Who Likes to go Grocery Shopping?
Who likes to go grocery shopping? Not me. A few years ago I found a website that I could order groceries online with free shipping. That was heavenly, while it lasted. Click on a few items and nonperishable goods show up at your door a couple days later. It sure beats hitting the grocery story on a Friday afternoon.
I don’t like the hour of time grocery shopping takes that I could be home with the kids or reading a good book. It’s a pain to haul a bunch of hefty bags of groceries into the house and put them all away. And it bites to spend up to $200 every time I’m at the grocery checkout counter. Our four kids at home and two more that visit like to eat…a lot.
God made us so we need to eat not just once a week or once a month (wouldn’t that be handy?) but multiple times a day. That’s a lot of energy and that’s a lot of money. I probably need to change my attitude about buying food because there’s a lot of meal making in my future.
In 1943, President Roosevelt was being pressured to appoint a Food Czar- some one who would look into the price of food and make sure the consumer was not paying more than they should. At the time, people were angry because over 30% of their income was spent at the grocery store.
A USDA chart shows that in 1920 the average American spent 23.4 percent of their income on food. In 2010 that dropped to 9.4 percent. (http://www.ers.usda.gov/Briefing/CPIFoodAndExpenditures/Data/Expenditures_tables/table7.htm)
Crazy, isn’t it? We think we are going to the grocery store and getting gouged when we’ve got it made here in the U.S. when it comes to our grocery bill.
With just a little grocery Googling, I found that the Azerbaijanis spend 50 percent of their income on food.

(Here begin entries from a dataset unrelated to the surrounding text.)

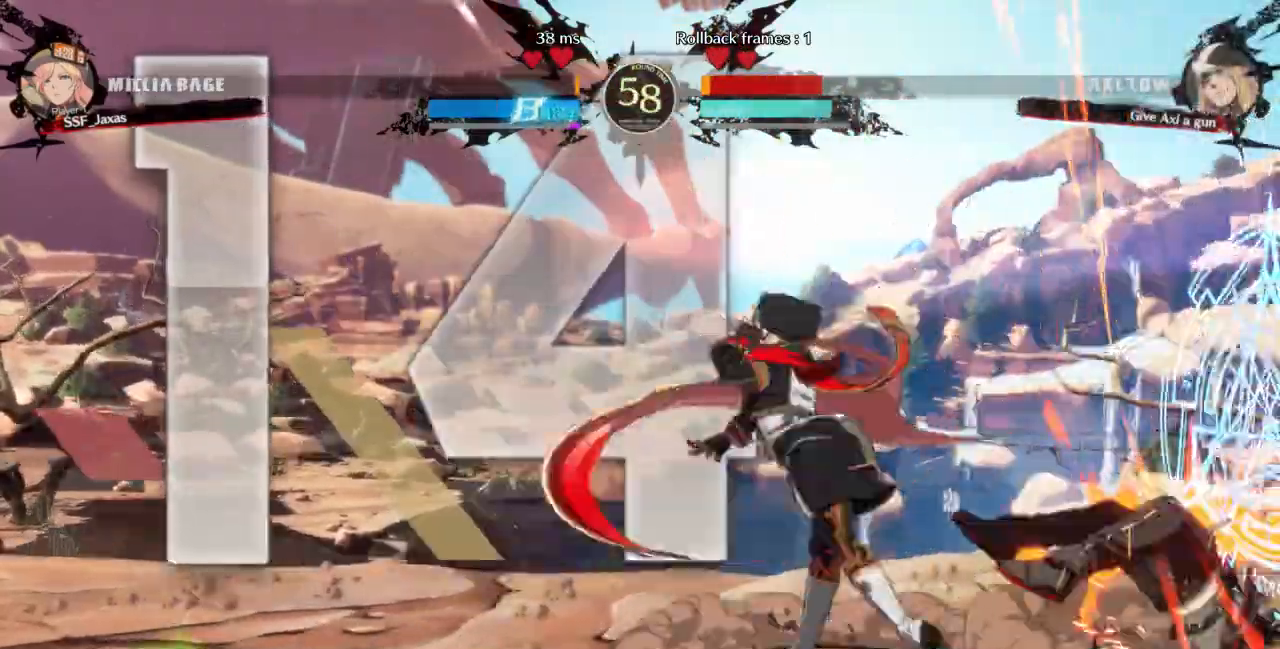
{"dt_ms": 500, "buttons": [], "events": [[267, "DPAD_DOWN", "down"], [333, "DPAD_LEFT", "down"], [367, "CROSS", "down"], [367, "DPAD_DOWN", "up"], [467, "DPAD_LEFT", "up"], [500, "CROSS", "up"]]}
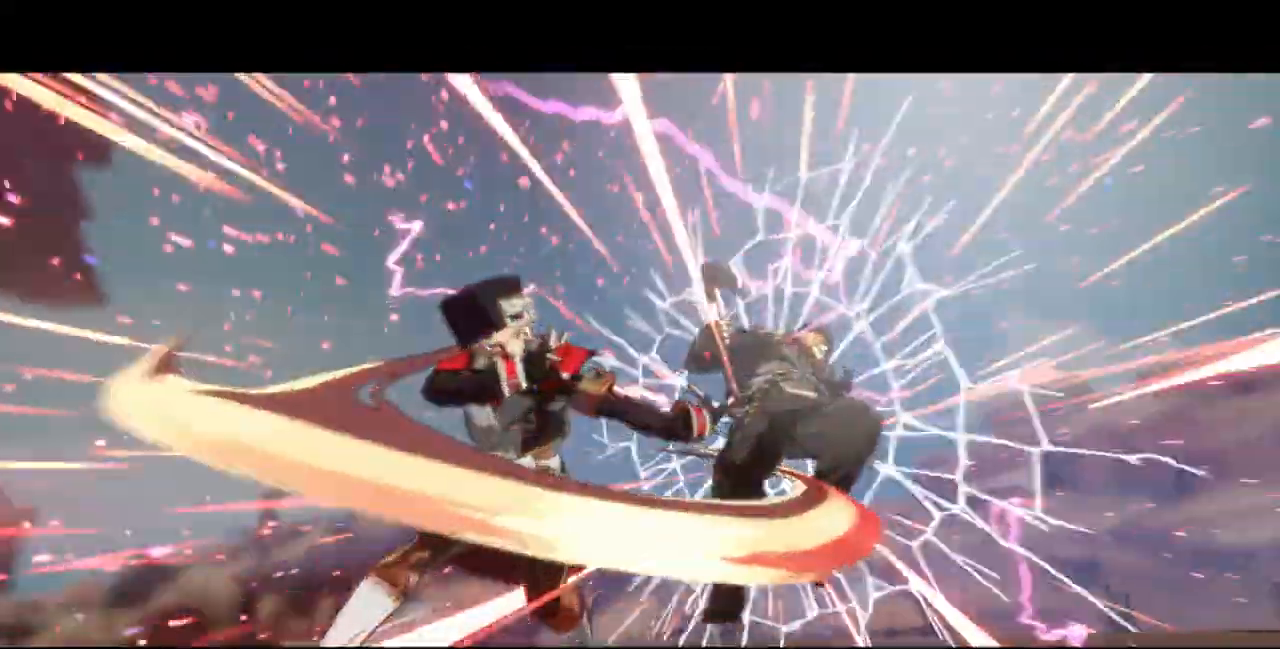
{"dt_ms": 500, "buttons": [], "events": []}
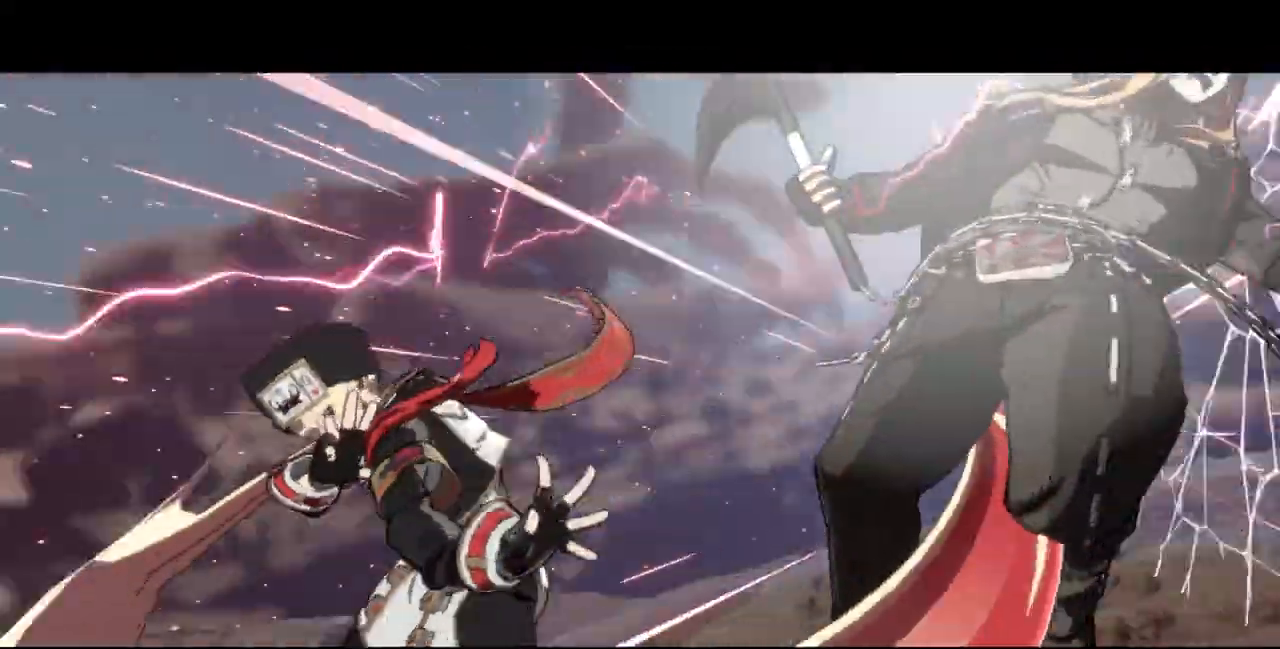
{"dt_ms": 500, "buttons": [], "events": []}
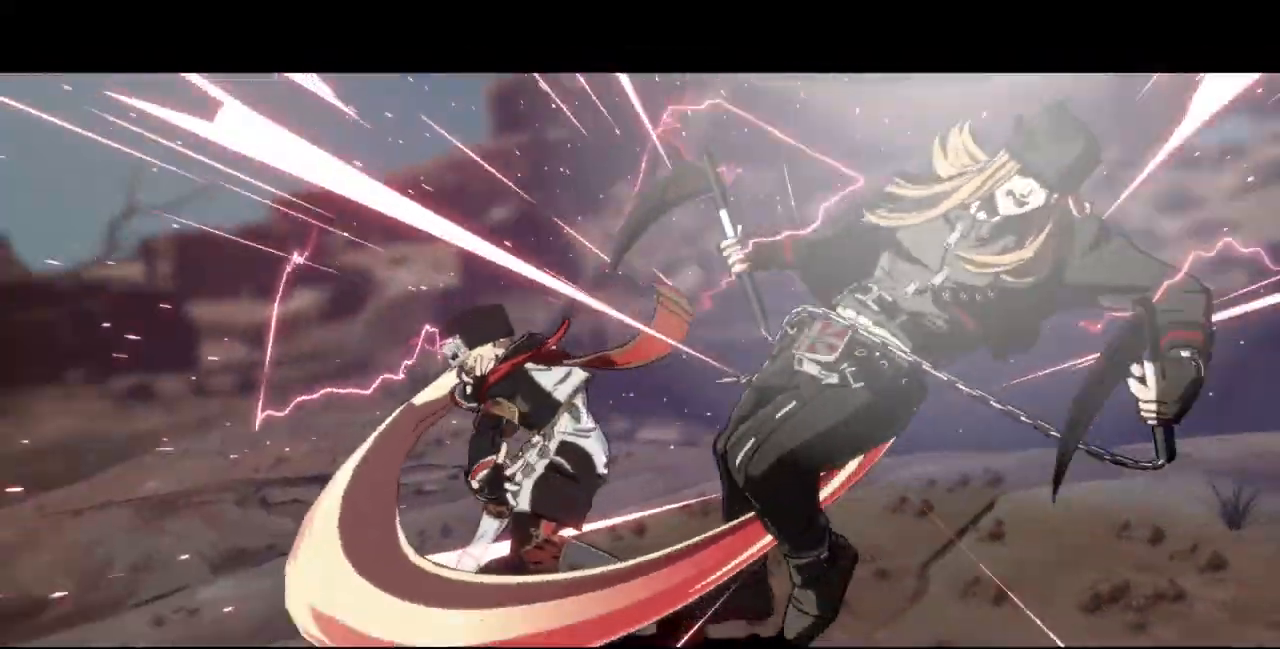
{"dt_ms": 500, "buttons": [], "events": []}
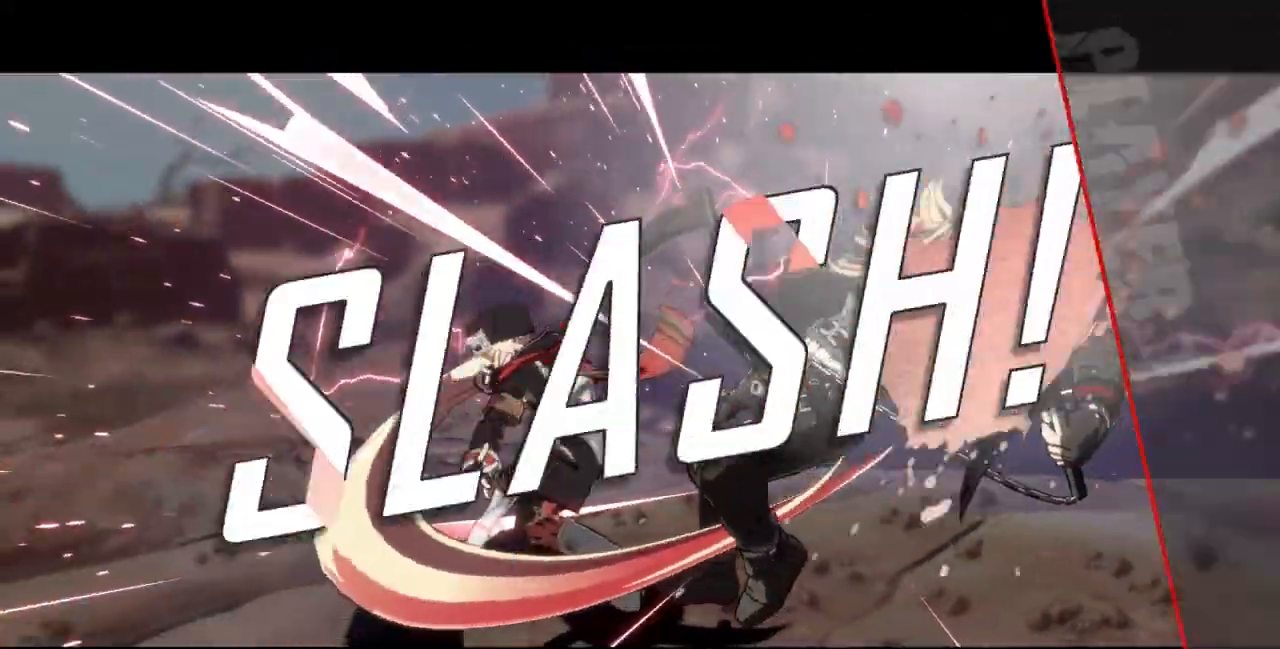
{"dt_ms": 1000, "buttons": []}
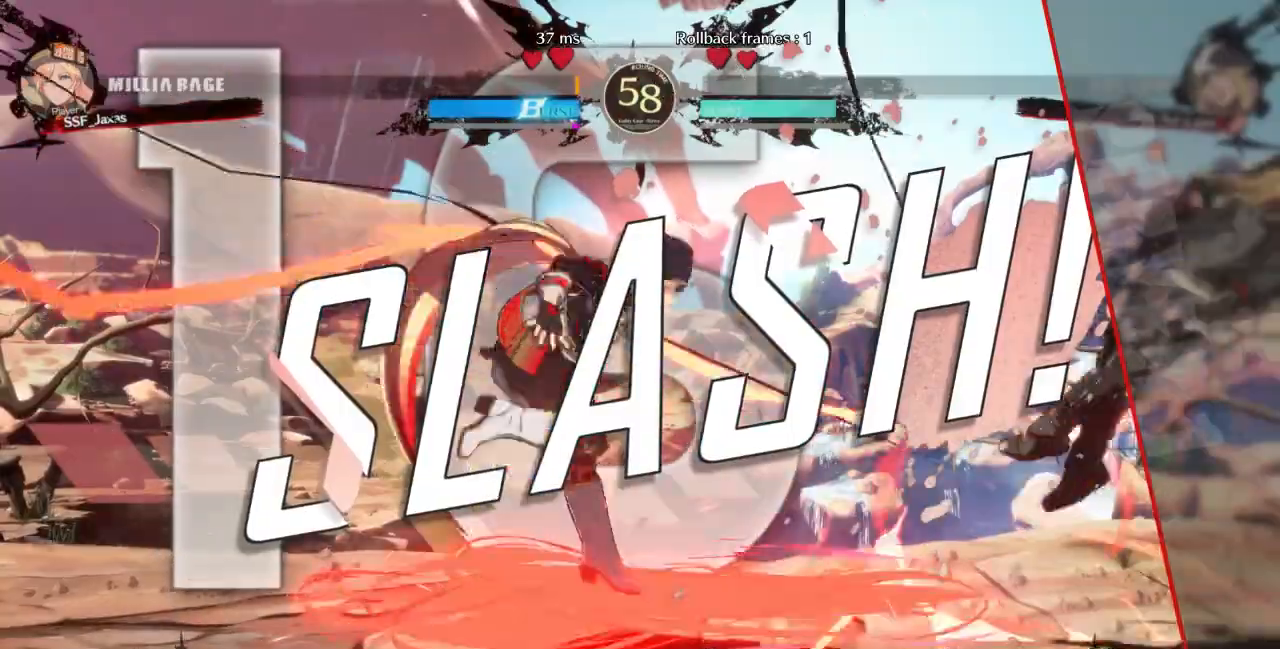
{"dt_ms": 500, "buttons": [], "events": []}
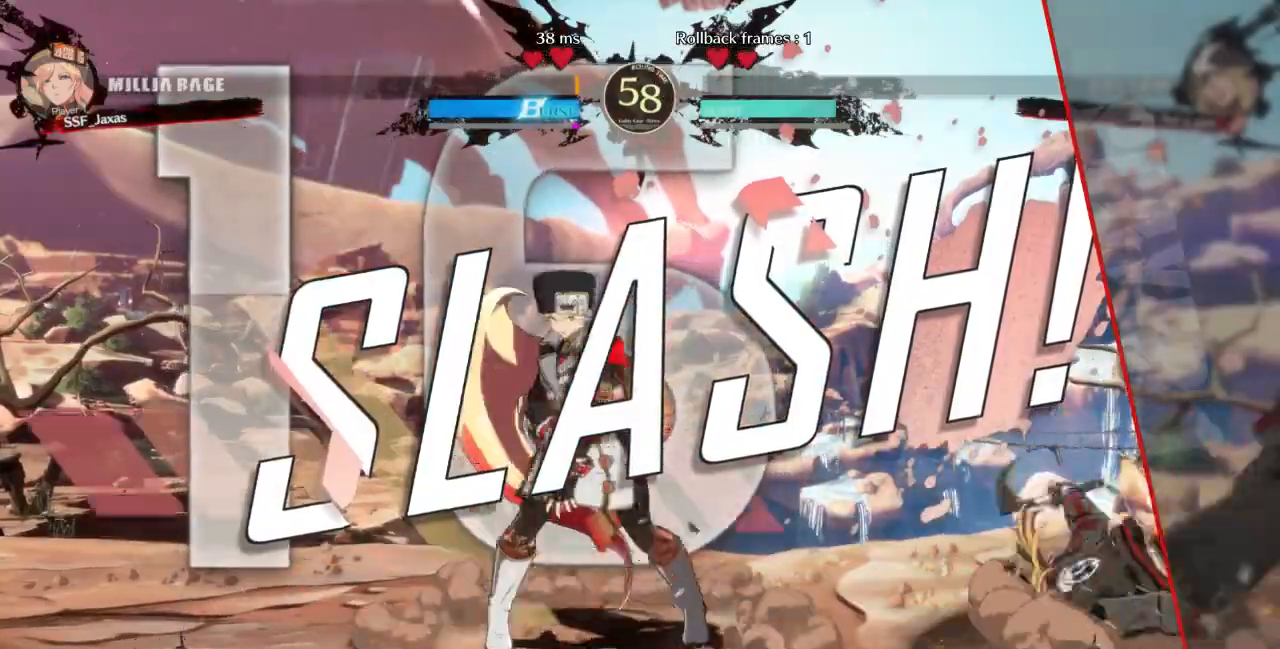
{"dt_ms": 500, "buttons": [], "events": []}
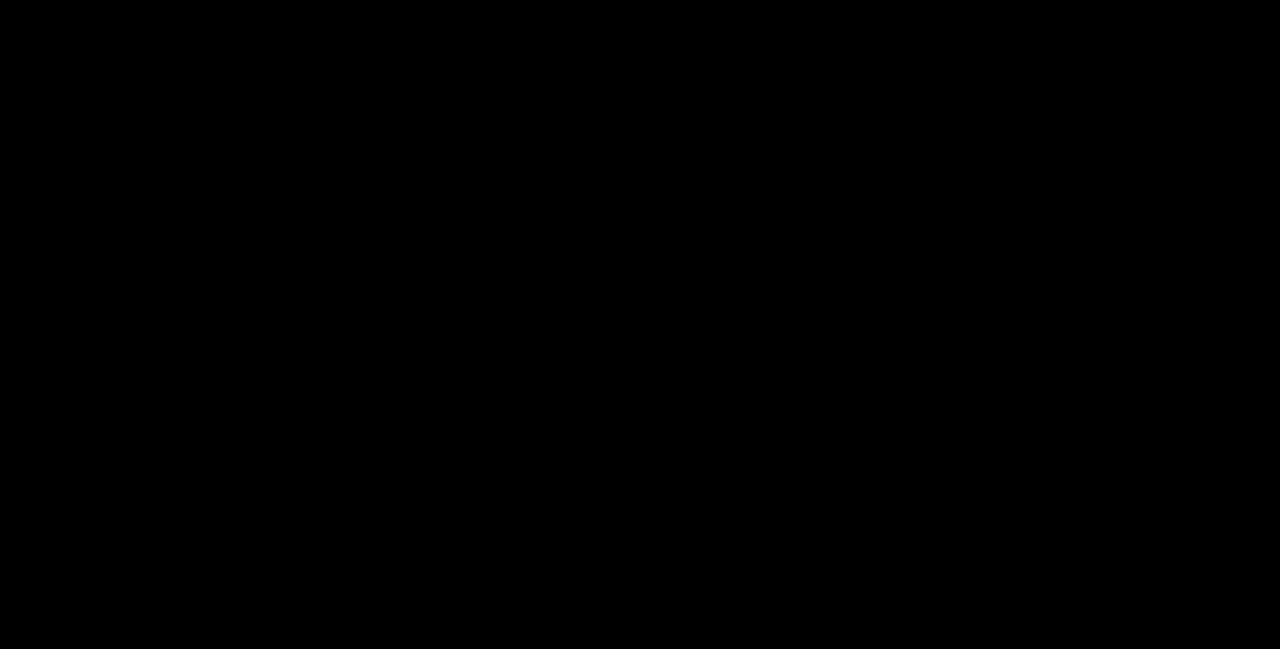
{"dt_ms": 500, "buttons": [], "events": []}
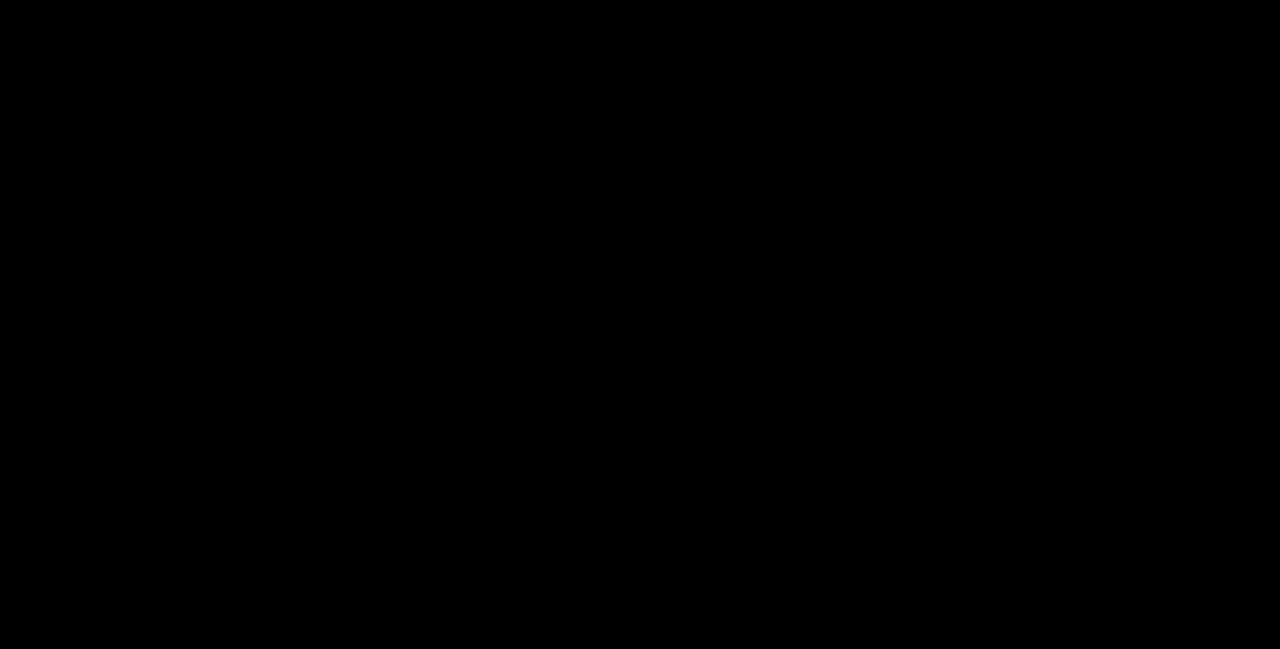
{"dt_ms": 500, "buttons": ["DPAD_DOWN"], "events": [[433, "DPAD_DOWN", "down"]]}
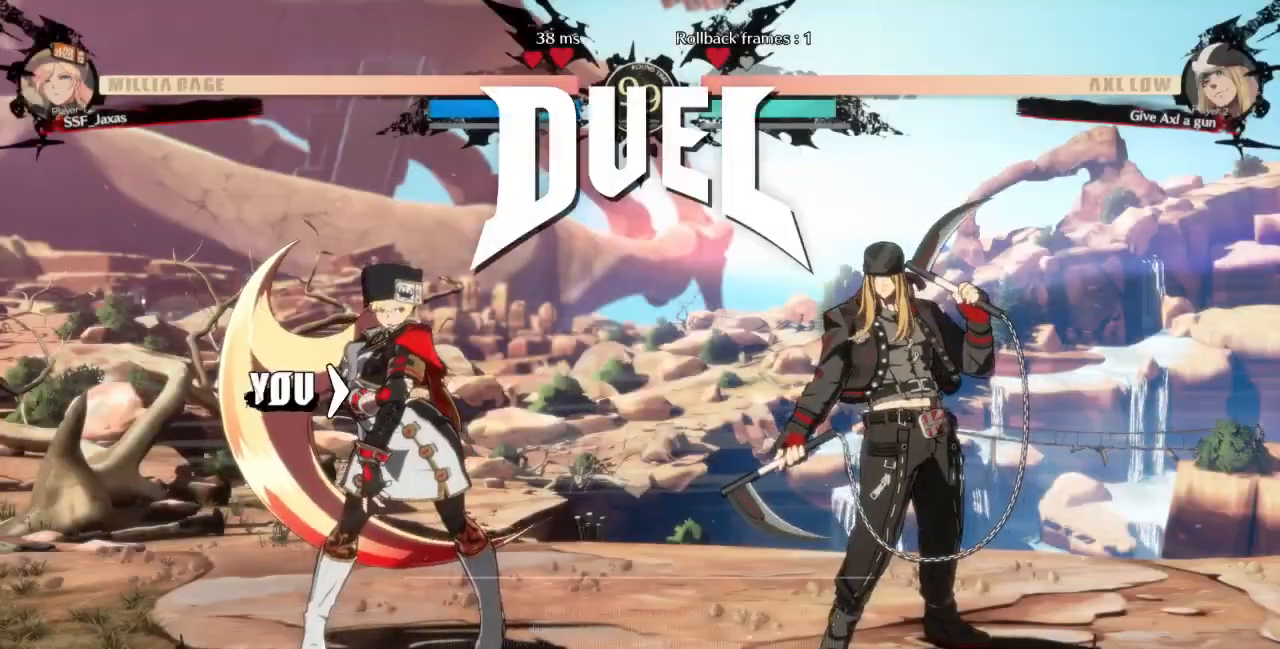
{"dt_ms": 500, "buttons": ["SQUARE", "TRIANGLE", "DPAD_UP", "DPAD_RIGHT"], "events": [[33, "DPAD_DOWN", "up"], [33, "DPAD_UP", "down"], [67, "DPAD_RIGHT", "down"], [167, "DPAD_UP", "up"], [233, "DPAD_DOWN", "down"], [233, "DPAD_RIGHT", "up"], [267, "R1", "down"], [267, "SQUARE", "down"], [267, "TRIANGLE", "down"], [300, "CROSS", "down"], [300, "DPAD_RIGHT", "down"], [400, "CROSS", "up"], [400, "DPAD_DOWN", "up"], [400, "DPAD_RIGHT", "up"], [400, "DPAD_UP", "down"], [400, "R1", "up"], [400, "SQUARE", "up"], [400, "TRIANGLE", "up"], [467, "DPAD_RIGHT", "down"], [500, "SQUARE", "down"], [500, "TRIANGLE", "down"]]}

Indonesians spend 40 percent of their income to feed their families. Libya imports 90 percent of their grain. Imagine that.
My kids spend $8 to get in a movie and have enough clothes to outfit an army. Food doesn’t gaze at us from the refrigerator for very long so it seems like a waste. It’s not like a car or a great pair of boots we can enjoy for years. In a week it’s gone. That’s just the cost of being alive.
We’re farmers so we appreciate the time and energy it takes to make sure there is enough relatively inexpensive food available. We just celebrated National Ag Week, so it’s a good time to recognize the efforts of people who work to get the food on those grocery shelves.
We, everybody else, have to eat and I’ve gotta get groceries so the family can complain to me that I bought the wrong ranch dressing. I’m just thankful it’s not costing $500 and more every time I bring home a load of those grocery bags. Thank a farmer for that.